**DATA SUPPLIED:**

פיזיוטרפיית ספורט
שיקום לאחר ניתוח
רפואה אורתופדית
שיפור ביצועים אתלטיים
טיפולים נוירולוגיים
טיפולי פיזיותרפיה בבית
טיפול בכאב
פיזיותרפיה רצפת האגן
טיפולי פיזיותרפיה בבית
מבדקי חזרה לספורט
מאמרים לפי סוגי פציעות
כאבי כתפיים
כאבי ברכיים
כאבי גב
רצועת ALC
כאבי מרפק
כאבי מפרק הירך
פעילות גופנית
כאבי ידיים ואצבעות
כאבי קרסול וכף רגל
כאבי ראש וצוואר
---
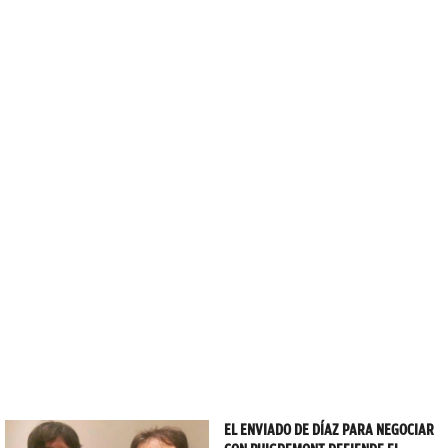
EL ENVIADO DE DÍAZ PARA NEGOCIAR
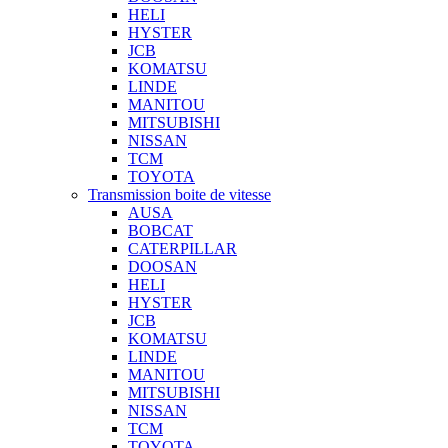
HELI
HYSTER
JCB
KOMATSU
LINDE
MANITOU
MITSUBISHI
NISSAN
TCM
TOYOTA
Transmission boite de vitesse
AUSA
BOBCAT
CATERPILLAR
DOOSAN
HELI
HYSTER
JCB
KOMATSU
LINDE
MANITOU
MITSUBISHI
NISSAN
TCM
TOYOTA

**WORK TO BE COMPLETED:**
Beginning with the line containing "פעילות גופנית" in the material above, copy every line exactly until you have copied the line containing "כאבי ראש וצוואר".

**ANSWER SPACE:**
פעילות גופנית
כאבי ידיים ואצבעות
כאבי קרסול וכף רגל
כאבי ראש וצוואר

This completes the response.